Where my career on the Young Adult Catholics blog began. Big Star Restaurant, Wicker Park, Chicago. Via

Where my career on the Young Adult Catholics blog began. Big Star Restaurant, Wicker Park, Chicago. Via

“You do know the young adult group has a blog,” my friend told me.

It was an 85-degree evening in August 2010. We sat in front of a gas station in Chicago’s Wicker Park that had become a restaurant, which is the sort of thing that happens in Wicker Park. We were eating artisan tacos and drinking Goose Island, which is the sort of thing you do in Wicker Park.

A month before, I’d taken a trip to Boston. There, I’d audited a graduate course taught by liberation theology pioneer Gustavo Gutierrez. I was at a point in my life when I was stuck. Upon returning home, I felt I’d been given a huge shove to do something with my life right now, and to do it for God’s justice.

By the end of July, I had connected with Call To Action. I started volunteering there. I proceeded to announce it on Facebook. That’s where my friend saw it. She messaged that we should talk.

She had once worked for CTA. Now she was telling me about their young adult ministry, CTA 20/30. Which, she said, had a blog.

“You need to get a column on that blog,” she emphasized, apropos of nothing. We weren’t talking about writing, or my being a writer, at all.

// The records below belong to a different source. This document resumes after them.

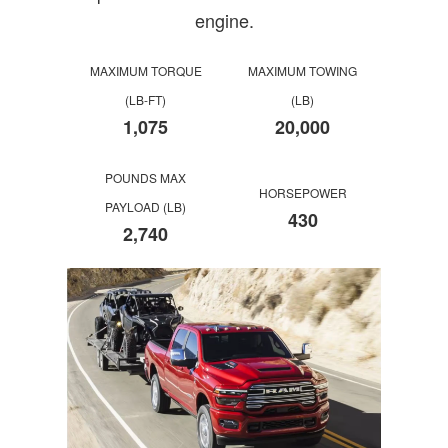
engine.
MAXIMUM TORQUE
MAXIMUM TOWING
(LB-FT)
(LB)
1,075
20,000
POUNDS MAX
HORSEPOWER
PAYLOAD (LB)
430
2,740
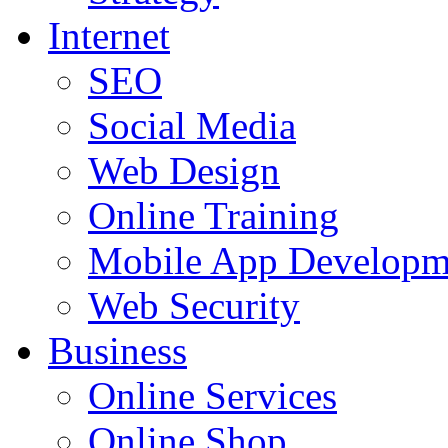
Internet
SEO
Social Media
Web Design
Online Training
Mobile App Developm
Web Security
Business
Online Services
Online Shop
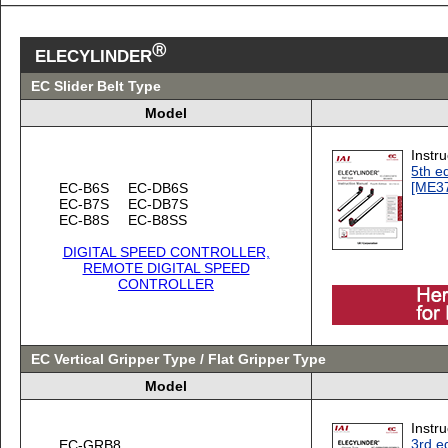
Ⓡ
ELECYLINDER
EC Slider Belt Type
Model
Instr
5th ed
[ME3
EC-B6S
EC-DB6S
EC-B7S
EC-DB7S
EC-B8S
EC-B8SS
DIGITAL SPEED CONTROLLER,
REMOTE DIGITAL SPEED
CONTROLLER
EC Vertical Gripper Type / Flat Gripper Type
Model
Instr
3rd ed
EC-GRB8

Her instruction came from thin air. 

So I started emailing the blog editors. Back then, they were Kate Ward and Lacey Louwagie. They told me they’d like a sample piece.

I went to my Blogger account. I found a post I’d written about apparent anti-Semitism in Palm Sunday scripture readings. I cut it down to 500 words and sent it along.

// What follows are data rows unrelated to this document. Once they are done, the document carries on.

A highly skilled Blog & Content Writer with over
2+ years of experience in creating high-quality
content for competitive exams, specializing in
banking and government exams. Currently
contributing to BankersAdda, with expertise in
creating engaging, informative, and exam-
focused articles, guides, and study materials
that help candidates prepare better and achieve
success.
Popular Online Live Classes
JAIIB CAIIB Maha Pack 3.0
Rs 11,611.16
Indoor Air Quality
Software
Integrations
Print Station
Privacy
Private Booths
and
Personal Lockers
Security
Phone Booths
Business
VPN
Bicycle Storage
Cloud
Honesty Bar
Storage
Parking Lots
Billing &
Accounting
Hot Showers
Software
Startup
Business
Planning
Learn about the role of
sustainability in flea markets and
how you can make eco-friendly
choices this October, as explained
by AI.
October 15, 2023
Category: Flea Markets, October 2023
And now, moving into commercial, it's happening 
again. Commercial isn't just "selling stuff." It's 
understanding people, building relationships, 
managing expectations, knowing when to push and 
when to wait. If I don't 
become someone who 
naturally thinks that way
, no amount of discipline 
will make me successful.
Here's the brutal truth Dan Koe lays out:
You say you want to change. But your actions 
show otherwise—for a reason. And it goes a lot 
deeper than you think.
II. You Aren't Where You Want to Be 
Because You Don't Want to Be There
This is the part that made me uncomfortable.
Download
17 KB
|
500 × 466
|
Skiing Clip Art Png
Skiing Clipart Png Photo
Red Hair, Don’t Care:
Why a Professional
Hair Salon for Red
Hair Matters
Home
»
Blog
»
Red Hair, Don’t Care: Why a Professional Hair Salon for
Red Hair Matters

Shortly afterward, I was in. I’ve been at it since.

That November, I attended Call To Action’s annual conference. I went to a breakout session on religious news and media, featuring NCR writers like Bob McClory and Jamie Manson.

I sat alongside my friend from taco night in Wicker Park. She had very much liked the things I was writing over the past couple of months. She had told me so.

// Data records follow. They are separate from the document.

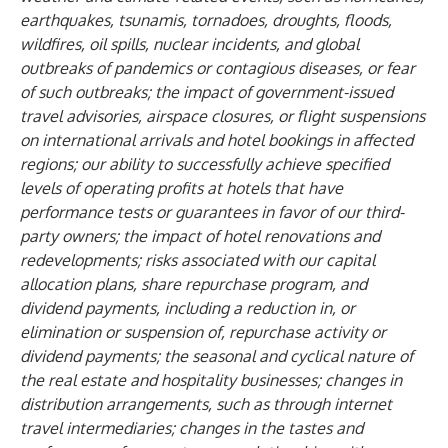
earthquakes, tsunamis, tornadoes, droughts, floods,
wildfires, oil spills, nuclear incidents, and global
outbreaks of pandemics or contagious diseases, or fear
of such outbreaks; the impact of government-issued
travel advisories, airspace closures, or flight suspensions
on international arrivals and hotel bookings in affected
regions; our ability to successfully achieve specified
levels of operating profits at hotels that have
performance tests or guarantees in favor of our third-
party owners; the impact of hotel renovations and
redevelopments; risks associated with our capital
allocation plans, share repurchase program, and
dividend payments, including a reduction in, or
elimination or suspension of, repurchase activity or
dividend payments; the seasonal and cyclical nature of
the real estate and hospitality businesses; changes in
distribution arrangements, such as through internet
travel intermediaries; changes in the tastes and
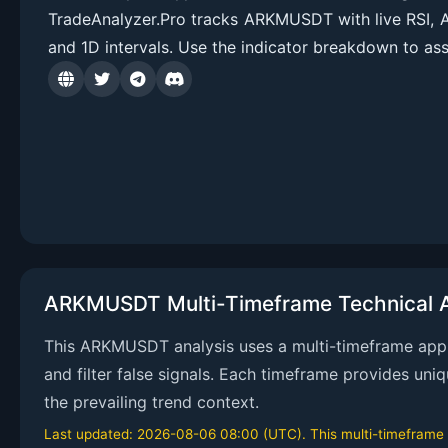
TradeAnalyzer.Pro tracks ARKMUSDT with live RSI, 
and 1D intervals. Use the indicator breakdown to ass
ARKMUSDT Multi-Timeframe Technical A
This ARKMUSDT analysis uses a multi-timeframe appro
and filter false signals. Each timeframe provides uni
the prevailing trend context.
Last updated: 2026-08-06 08:00 (UTC). This multi-timeframe an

Suddenly, during the presentation, she leaned over. Again apropos of nothing, she asked me in a mysterious, momentous whisper:

“So, have you found your vocation?”


I had not found my entire vocation. But I had, indeed, found much of it.

With that encouragement, and with the encouragement of other important folks as well, I’ve tried to live up to that portion of my call. Namely, to use my writing to stand with people who have things done to them in the name of God. I’ve tried to stand here, in this place, with you.

I’ve had some particular favorites, as any writer does. I’ve written about the clunkiness of the current Roman missal (in fact, I’ve written about it twice), the church’s role in the Wikileaks scandal, the election of Pope Francis, an unfortunate exorcism service in Illinois, the Gothic horrors of “Grandma’s Bread,” how to compare the Vatican to the Chicago Democratic machine, my mother’s memories of going to confession, why I stay Catholic, the waning hours of Cardinal George’s term of office, the experience of being taught theology (again in Boston) by near-martyr Jon Sobrino, why parishes are good, and the Resurrection. Young Adult Catholics also snagged me an online newspaper column, as well as the opportunity to contribute to one book, and then another.

This, then, is my 105th post at Young Adult Catholics. It is also my last.

I’ve held the mic for a long time, more than four and a half years. If you hold the mic too long, it becomes a throne. If the church justice movement stands for nothing else, it stands for the principle that turnabout, of all kinds, is fair play.

I believe the moment has come for some turnabout. The moment has also come for me to pursue other writing outlets.

I thank you for accompanying me on the journey. Because that’s what it’s been. For me, anyway.

I am indebted to those folks who, upon reading my stuff here, have given me opportunities to be published elsewhere. Most especially, I am grateful for those of you whom I have personally met and befriended.

I am not disappearing. My homepage will continue to feature my blogging, occasional photography, and links to my work at other venues.

I can think of no better last words than ancient liturgical ones. Ite, missa est. Go, the Mass is ended. Go, for you are sent.

2 thoughts on “Ite, missa est

  1. Your parting entry is as eloquent as always, and I am very sorry to see you go. However, it is a real gift to listen to that place in your heart that tells you it is time to move on, and to have the courage to act on it.

    • It wasn’t an easy decision. But as my hometown Mayor Daley put it when he retired the same year that I started at the YAC blog: “Simply put, it’s time.” I’ve not quit writing, though, and never will. I can be found at my own site, and hopefully at other places soon.